### TASK GOAL:
Range to output from the entries below: the line containing "Objectives: During human" through the line containing "Methods: This study". Set it down exactly, ends included, nothing else.

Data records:
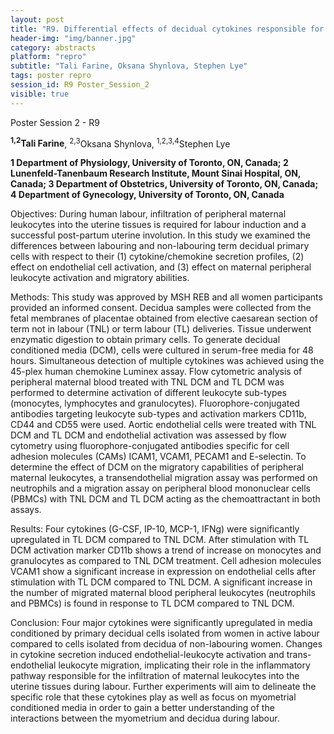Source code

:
 ```yaml
---
layout: post
title: "R9. Differential effects of decidual cytokines responsible for the infiltration of maternal peripheral leukocytes during human labour"
header-img: "img/banner.jpg"
category: abstracts
platform: "repro"
subtitle: "Tali Farine, Oksana Shynlova, Stephen Lye"
tags: poster repro
session_id: R9 Poster_Session_2
visible: true
---
```

Poster Session 2 - R9

**<sup>1,2</sup>Tali Farine**, <sup>2,3</sup>Oksana Shynlova, <sup>1,2,3,4</sup>Stephen Lye

__1 Department of Physiology, University of Toronto, ON, Canada; 2 Lunenfeld-Tanenbaum Research Institute, Mount Sinai Hospital, ON, Canada; 3 Department of Obstetrics, University of Toronto, ON, Canada; 4 Department of Gynecology, University of Toronto, ON, Canada__

Objectives: During human labour, infiltration of peripheral maternal leukocytes into the uterine tissues is required for labour induction and a successful post-partum uterine involution. In this study we examined the differences between labouring and non-labouring term decidual primary cells with respect to their (1) cytokine/chemokine secretion profiles, (2) effect on endothelial cell activation, and (3) effect on maternal peripheral leukocyte activation and migratory abilities.

Methods: This study was approved by MSH REB and all women participants provided an informed consent. Decidua samples were collected from the fetal membranes of placentae obtained from elective caesarean section of term not in labour (TNL) or term labour (TL) deliveries. Tissue underwent enzymatic digestion to obtain primary cells. To generate decidual conditioned media (DCM), cells were cultured in serum-free media for 48 hours. Simultaneous detection of multiple cytokines was achieved using the 45-plex human chemokine Luminex assay. Flow cytometric analysis of peripheral maternal blood treated with TNL DCM and TL DCM was performed to determine  activation of different leukocyte sub-types (monocytes, lymphocytes and granulocytes). Fluorophore-conjugated antibodies targeting leukocyte sub-types and activation markers CD11b, CD44 and CD55 were used. Aortic endothelial cells were treated with TNL DCM and TL DCM and endothelial activation was assessed by flow cytometry using fluorophore-conjugated antibodies specific for cell adhesion molecules (CAMs) ICAM1, VCAM1, PECAM1 and E-selectin. To determine the effect of DCM on the migratory capabilities of peripheral maternal leukocytes, a transendothelial migration assay was performed on neutrophils and a migration assay on peripheral blood mononuclear cells (PBMCs) with TNL DCM and TL DCM acting as the chemoattractant in both assays.

Results: Four cytokines (G-CSF, IP-10, MCP-1, IFNg) were significantly upregulated in TL DCM compared to TNL DCM. After stimulation with TL DCM activation marker CD11b shows a trend of increase on monocytes and granulocytes as compared to TNL DCM treatment. Cell adhesion molecules VCAM1 show a significant increase in expression on endothelial cells after stimulation with TL DCM compared to TNL DCM. A significant increase in the number of migrated maternal blood peripheral leukocytes (neutrophils and PBMCs) is found in response to TL DCM compared to TNL DCM. 

Conclusion: Four major cytokines were significantly upregulated in media conditioned by primary decidual cells isolated from women in active labour compared to cells isolated from decidua of non-labouring women. Changes in cytokine secretion induced endothelial-leukocyte activation and trans-endothelial leukocyte migration, implicating their role in the inflammatory pathway responsible for the infiltration of maternal leukocytes into the uterine tissues during labour.  Further experiments will aim to delineate the specific role that these cytokines play as well as focus on myometrial conditioned media in order to gain a better understanding of the interactions between the myometrium and decidua during labour.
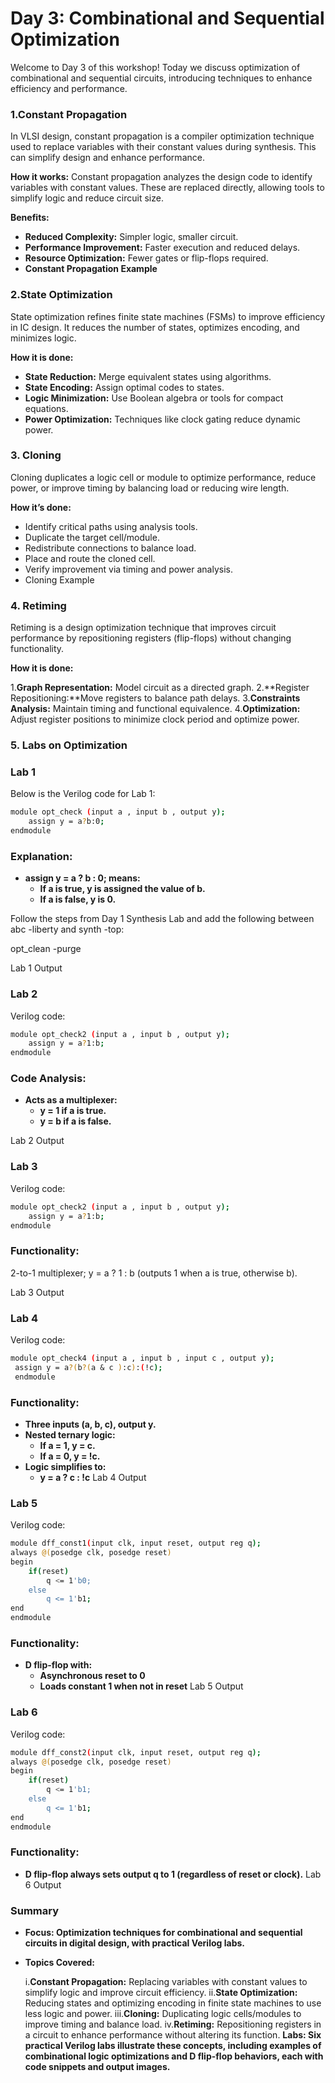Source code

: # Day 3: Combinational and Sequential Optimization
Welcome to Day 3 of this workshop! Today we discuss optimization of combinational and sequential circuits, introducing techniques to enhance efficiency and performance.

### 1.Constant Propagation ###
In VLSI design, constant propagation is a compiler optimization technique used to replace variables with their constant values during synthesis. This can simplify design and enhance performance.

**How it works:**
Constant propagation analyzes the design code to identify variables with constant values. These are replaced directly, allowing tools to simplify logic and reduce circuit size.

**Benefits:**

* **Reduced Complexity:** Simpler logic, smaller circuit.
* **Performance Improvement:** Faster execution and reduced delays.
* **Resource Optimization:** Fewer gates or flip-flops required.
* **Constant Propagation Example**

### 2.State Optimization ###
State optimization refines finite state machines (FSMs) to improve efficiency in IC design. It reduces the number of states, optimizes encoding, and minimizes logic.

**How it is done:**

* **State Reduction:** Merge equivalent states using algorithms.
* **State Encoding:** Assign optimal codes to states.
* **Logic Minimization:** Use Boolean algebra or tools for compact equations.
* **Power Optimization:** Techniques like clock gating reduce dynamic power.
### 3. Cloning ###
Cloning duplicates a logic cell or module to optimize performance, reduce power, or improve timing by balancing load or reducing wire length.

**How it’s done:**

* Identify critical paths using analysis tools.
* Duplicate the target cell/module.
* Redistribute connections to balance load.
* Place and route the cloned cell.
* Verify improvement via timing and power analysis.
* Cloning Example

### 4. Retiming ###
Retiming is a design optimization technique that improves circuit performance by repositioning registers (flip-flops) without changing functionality.

**How it is done:**

1.**Graph Representation:** Model circuit as a directed graph.
2.**Register Repositioning:**Move registers to balance path delays.
3.**Constraints Analysis:** Maintain timing and functional equivalence.
4.**Optimization:** Adjust register positions to minimize clock period and optimize power.
### 5. Labs on Optimization ###
### Lab 1
Below is the Verilog code for Lab 1:
```bash
module opt_check (input a , input b , output y);
	assign y = a?b:0;
endmodule
```
### Explanation:

* **assign y = a ? b : 0; means:**
    * **If a is true, y is assigned the value of b.**
    * **If a is false, y is 0.**

Follow the steps from Day 1 Synthesis Lab and add the following between abc -liberty and synth -top:

opt_clean -purge

Lab 1 Output

### Lab 2
Verilog code:
```bash
module opt_check2 (input a , input b , output y);
	assign y = a?1:b;
endmodule
```
### Code Analysis:

* **Acts as a multiplexer:**
    * **y = 1 if a is true.**
    * **y = b if a is false.**

Lab 2 Output

### Lab 3
Verilog code:
```bash
module opt_check2 (input a , input b , output y);
	assign y = a?1:b;
endmodule
```
### Functionality:
2-to-1 multiplexer; y = a ? 1 : b (outputs 1 when a is true, otherwise b).

Lab 3 Output

### Lab 4
Verilog code:
```bash
module opt_check4 (input a , input b , input c , output y);
 assign y = a?(b?(a & c ):c):(!c);
 endmodule
```
### Functionality:

* **Three inputs (a, b, c), output y.**
* **Nested ternary logic:**
    * **If a = 1, y = c.**
    * **If a = 0, y = !c.**
* **Logic simplifies to:**
    * **y = a ? c : !c**
Lab 4 Output

### Lab 5
Verilog code:
```bash
module dff_const1(input clk, input reset, output reg q);
always @(posedge clk, posedge reset)
begin
	if(reset)
		q <= 1'b0;
	else
		q <= 1'b1;
end
endmodule
```
### Functionality:

* **D flip-flop with:**
    * **Asynchronous reset to 0**
    * **Loads constant 1 when not in reset**
Lab 5 Output

### Lab 6
Verilog code:
```bash
module dff_const2(input clk, input reset, output reg q);
always @(posedge clk, posedge reset)
begin
	if(reset)
		q <= 1'b1;
	else
		q <= 1'b1;
end
endmodule
```
### Functionality:

* **D flip-flop always sets output q to 1 (regardless of reset or clock).**
Lab 6 Output

### Summary
* **Focus: Optimization techniques for combinational and sequential circuits in digital design, with practical Verilog labs.**

* **Topics Covered:**

  i.**Constant Propagation:** Replacing variables with constant values to simplify logic and improve circuit efficiency.
  ii.**State Optimization:** Reducing states and optimizing encoding in finite state machines to use less logic and power.
  iii.**Cloning:** Duplicating logic cells/modules to improve timing and balance load.
  iv.**Retiming:** Repositioning registers in a circuit to enhance performance without altering its function.
**Labs: Six practical Verilog labs illustrate these concepts, including examples of combinational logic optimizations and D flip-flop behaviors, each with code snippets and output images.**
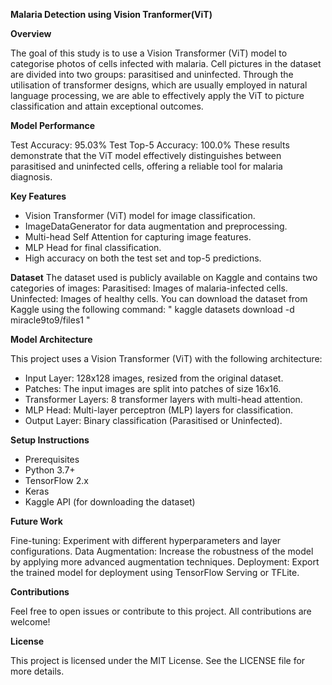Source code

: **Malaria Detection using Vision Tranformer(ViT)**

**Overview**

The goal of this study is to use a Vision Transformer (ViT) model to categorise photos of cells infected with malaria. Cell pictures in the dataset are divided into two groups: parasitised and uninfected. Through the utilisation of transformer designs, which are usually employed in natural language processing, we are able to effectively apply the ViT to picture classification and attain exceptional outcomes.

**Model Performance**

Test Accuracy: 95.03%
Test Top-5 Accuracy: 100.0%
These results demonstrate that the ViT model effectively distinguishes between parasitised and uninfected cells, offering a reliable tool for malaria diagnosis.

**Key Features**
- Vision Transformer (ViT) model for image classification.
- ImageDataGenerator for data augmentation and preprocessing.
- Multi-head Self Attention for capturing image features.
- MLP Head for final classification.
- High accuracy on both the test set and top-5 predictions.

**Dataset**
The dataset used is publicly available on Kaggle and contains two categories of images:
Parasitised: Images of malaria-infected cells.
Uninfected: Images of healthy cells.
You can download the dataset from Kaggle using the following command:
" kaggle datasets download -d miracle9to9/files1 "

**Model Architecture**

This project uses a Vision Transformer (ViT) with the following architecture:

- Input Layer: 128x128 images, resized from the original dataset.
- Patches: The input images are split into patches of size 16x16.
- Transformer Layers: 8 transformer layers with multi-head attention.
- MLP Head: Multi-layer perceptron (MLP) layers for classification.
- Output Layer: Binary classification (Parasitised or Uninfected).

**Setup Instructions**
- Prerequisites
- Python 3.7+
- TensorFlow 2.x
- Keras
- Kaggle API (for downloading the dataset)

**Future Work**

Fine-tuning: Experiment with different hyperparameters and layer configurations.
Data Augmentation: Increase the robustness of the model by applying more advanced augmentation techniques.
Deployment: Export the trained model for deployment using TensorFlow Serving or TFLite.

**Contributions**

Feel free to open issues or contribute to this project. All contributions are welcome!

**License**

This project is licensed under the MIT License. See the LICENSE file for more details.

### FINISHED EXERCISE:
Objectives: During human labour, infiltration of peripheral maternal leukocytes into the uterine tissues is required for labour induction and a successful post-partum uterine involution. In this study we examined the differences between labouring and non-labouring term decidual primary cells with respect to their (1) cytokine/chemokine secretion profiles, (2) effect on endothelial cell activation, and (3) effect on maternal peripheral leukocyte activation and migratory abilities.

Methods: This study was approved by MSH REB and all women participants provided an informed consent. Decidua samples were collected from the fetal membranes of placentae obtained from elective caesarean section of term not in labour (TNL) or term labour (TL) deliveries. Tissue underwent enzymatic digestion to obtain primary cells. To generate decidual conditioned media (DCM), cells were cultured in serum-free media for 48 hours. Simultaneous detection of multiple cytokines was achieved using the 45-plex human chemokine Luminex assay. Flow cytometric analysis of peripheral maternal blood treated with TNL DCM and TL DCM was performed to determine  activation of different leukocyte sub-types (monocytes, lymphocytes and granulocytes). Fluorophore-conjugated antibodies targeting leukocyte sub-types and activation markers CD11b, CD44 and CD55 were used. Aortic endothelial cells were treated with TNL DCM and TL DCM and endothelial activation was assessed by flow cytometry using fluorophore-conjugated antibodies specific for cell adhesion molecules (CAMs) ICAM1, VCAM1, PECAM1 and E-selectin. To determine the effect of DCM on the migratory capabilities of peripheral maternal leukocytes, a transendothelial migration assay was performed on neutrophils and a migration assay on peripheral blood mononuclear cells (PBMCs) with TNL DCM and TL DCM acting as the chemoattractant in both assays.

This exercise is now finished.